> How to complete this task:
Answer these questions using the excerpt below.
1. What model id does the excerpt give for llama-2-70b-chat deployed in replicate when there is no username?
2. Which router configurations does the excerpt name as examples?
3. What chunk size do the Python examples pass to iter_content?

For example, if john_doe uploads a llama-2-70b-chat model and we want to query the endpoint that has been deployed in replicate, we would have to use john_doe/llama-2-70b-chat@replicate as the model id in the OpenAI API. In this case, there is no username, so we will simply use llama-2-70b-chat@replicate.

This is again just an HTTP endpoint, so you can query it using any language or tool. For example, cURL:

curl -X 'POST' \
    'https://api.unify.ai/v0/chat/completions' \
    -H 'accept: application/json' \
    -H 'Authorization: Bearer YOUR_UNIFY_KEY' \
    -H 'Content-Type: application/json' \
    -d '{
    "model": "llama-2-70b-chat@anyscale",
        "messages": [{
            "role": "user",
            "content": "Explain who Newton was and his entire theory of gravitation. Give a long detailed response please and explain all of his achievements"
        }],
        "stream": true
    }'

Or Python:

import requests

url = "https://api.unify.ai/v0/chat/completions"
headers = {
    "Authorization": "Bearer YOUR_UNIFY_KEY",
}

payload = {
    "model": "llama-2-70b-chat@anyscale",
    "messages": [
        {
            "role": "user",
            "content": "Explain who Newton was and his entire theory of gravitation. Give a long detailed response please and explain all of his achievements"
        }],
    "stream": True
}

response = requests.post(url, json=payload, headers=headers, stream=True)

print(response.status_code)

if response.status_code == 200:
    for chunk in response.iter_content(chunk_size=1024):
        if chunk:
            print(chunk.decode("utf-8"))
else:
    print(response.text)

The docs for this endpoint are available here.

Runtime Dynamic Routing#

When making requests, you can also leverage the information from the benchmarks to automatically route to the best performing provider for the metric you choose.

Benchmark values change over time, so dynamically routing ensures you always get the best option without having to monitor the data yourself.

To use the router, you only need to change the provier name to one of the supported configurations, including lowest-input-cost, highest-tks-per-sec or lowest-ttft. You can check out the full list here.

If you are using the chat/completions endpoint, this will look like:

import requests

url = "https://api.unify.ai/v0/chat/completions"
headers = {
    "Authorization": "Bearer YOUR_UNIFY_KEY",
}

payload = {
    "model": "llama-2-70b-chat@lowest-input-cost",
    "messages": [
        {
            "role": "user",
            "content": "Explain who Newton was and his entire theory of gravitation. Give a long detailed response please and explain all of his achievements"
        }],
    "stream": True
}

response = requests.post(url, json=payload, headers=headers, stream=True)

print(response.status_code)

if response.status_code == 200:
    for chunk in response.iter_content(chunk_size=1024):
        if chunk:
            print(chunk.decode("utf-8"))
else:
    print(response.text)

You can learn more about about dynamic routing in the corresponding page of the docs.

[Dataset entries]
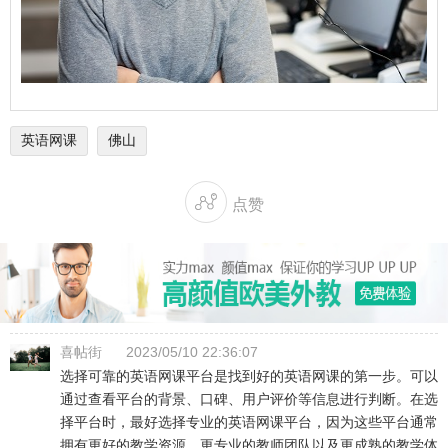
英语网课
佛山

点赞
喜帖街
2023/05/10 22:36:07
选择可靠的英语网课平台是找到好的英语网课的第一步。可以
通过查看平台的背景、口碑、用户评价等信息进行判断。在选
择平台时，最好选择专业的英语网课平台，因为这些平台通常
拥有更好的教学资源、更专业的教师团队以及更成熟的教学体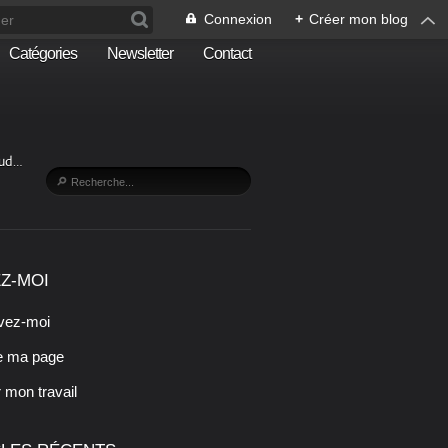
Connexion
+
Créer mon blog
Catégories
Newsletter
Contact
Sud…
Z-MOI
vez-moi
e ma page
r mon travail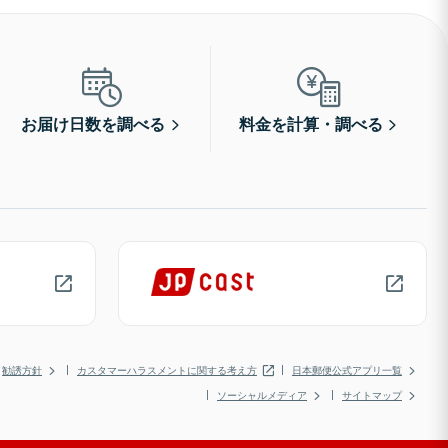
お届け日数を調べる
料金を計算・調べる
勧誘方針
カスタマーハラスメントに関する考え方
日本郵便公式アプリ一覧
ソーシャルメディア
サイトマップ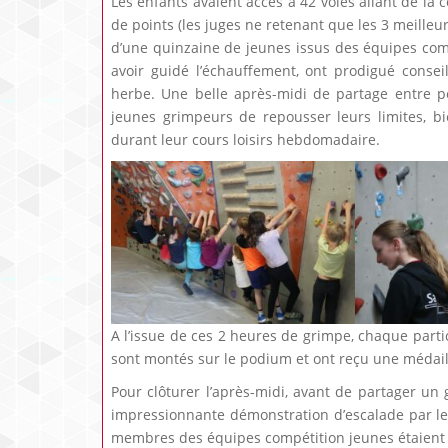
Les enfants avaient accès à 42 voies allant de la c
de points (les juges ne retenant que les 3 meilleur
d’une quinzaine de jeunes issus des équipes comp
avoir guidé l’échauffement, ont prodigué cons
herbe. Une belle après-midi de partage entre pe
jeunes grimpeurs de repousser leurs limites, bi
durant leur cours loisirs hebdomadaire.
A l’issue de ces 2 heures de grimpe, chaque partic
sont montés sur le podium et ont reçu une médail
Pour clôturer l’après-midi, avant de partager un 
impressionnante démonstration d’escalade par le
membres des équipes compétition jeunes étaient da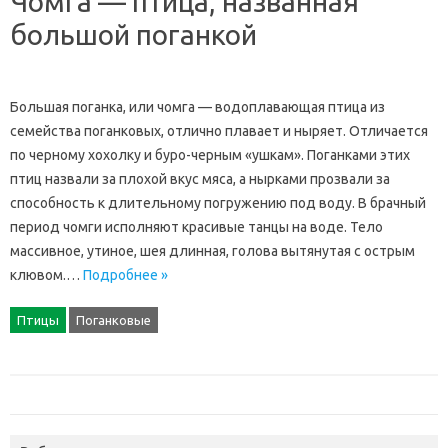
Чомга — птица, названная
большой поганкой
Большая поганка, или чомга — водоплавающая птица из
семейства поганковых, отлично плавает и ныряет. Отличается
по черному хохолку и буро-черным «ушкам». Поганками этих
птиц назвали за плохой вкус мяса, а нырками прозвали за
способность к длительному погружению под воду. В брачный
период чомги исполняют красивые танцы на воде. Тело
массивное, утиное, шея длинная, голова вытянутая с острым
клювом.…
Подробнее »
Птицы
Поганковые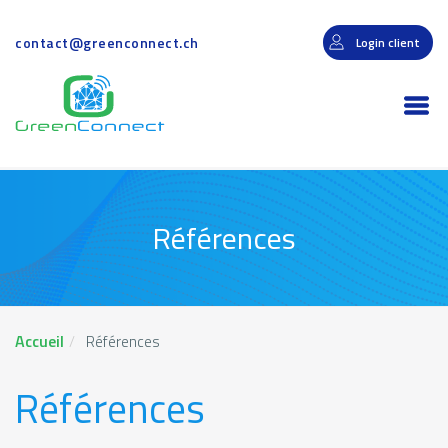
Aller
au
contact@greenconnect.ch
Login client
contenu
principal
Togg
navi
Références
Accueil
Références
Références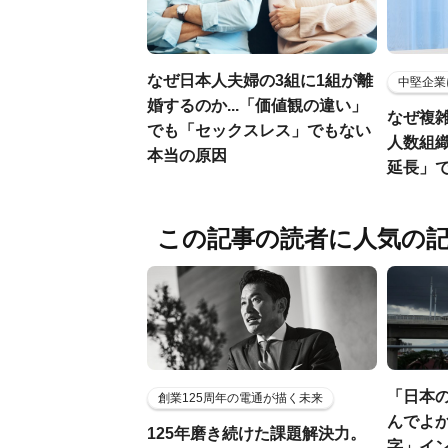
なぜ日本人夫婦の3組に1組が離
中堅企業
婚するのか...「価値観の違い」
なぜ複雑
でも「セックスレス」でもない
人数組
本当の原因
延長」で
この記事の読者に人気の
「日本
創業125周年の電通が描く未来
んでよか
125年磨き続けた課題解決力。
字」イ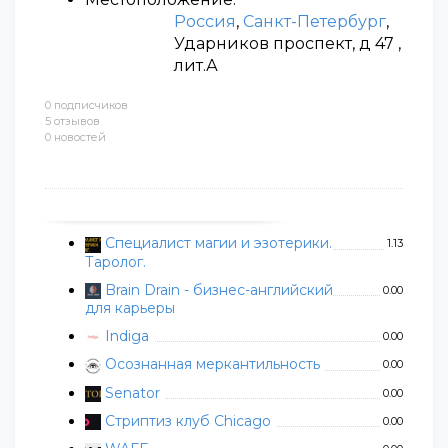
Россия
,
Санкт-Петербург
,
Ударников проспект, д 47 ,
лит.А
0 подписчиков
5 отзывов
0 новостей
Специалист магии и эзотерики.
1.13
Таролог.
Brain Drain - бизнес-английский
0.00
для карьеры
Indiga
0.00
Осознанная меркантильность
0.00
Senator
0.00
Стриптиз клуб Chicago
0.00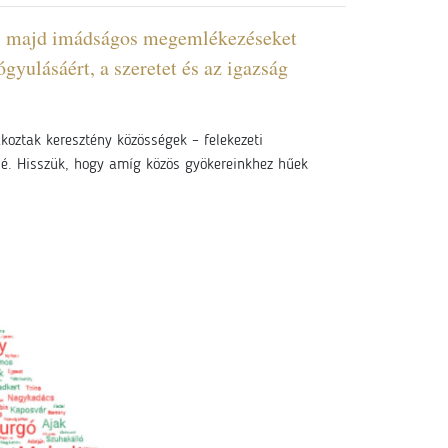
an, majd imádságos megemlékezéseket
yulásáért, a szeretet és az igazság
koztak keresztény közösségek – felekezeti
llé. Hisszük, hogy amíg közös gyökereinkhez hűek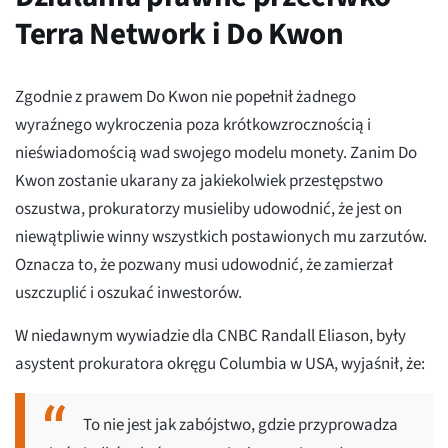
Terra Network i Do Kwon
Zgodnie z prawem Do Kwon nie popełnił żadnego
wyraźnego wykroczenia poza krótkowzrocznością i
nieświadomością wad swojego modelu monety. Zanim Do
Kwon zostanie ukarany za jakiekolwiek przestępstwo
oszustwa, prokuratorzy musieliby udowodnić, że jest on
niewątpliwie winny wszystkich postawionych mu zarzutów.
Oznacza to, że pozwany musi udowodnić, że zamierzał
uszczuplić i oszukać inwestorów.
W niedawnym wywiadzie dla CNBC Randall Eliason, były
asystent prokuratora okręgu Columbia w USA, wyjaśnił, że:
To nie jest jak zabójstwo, gdzie przyprowadza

> Your response:
1. llama-2-70b-chat@replicate
2. lowest-input-cost, highest-tks-per-sec and lowest-ttft
3. 1024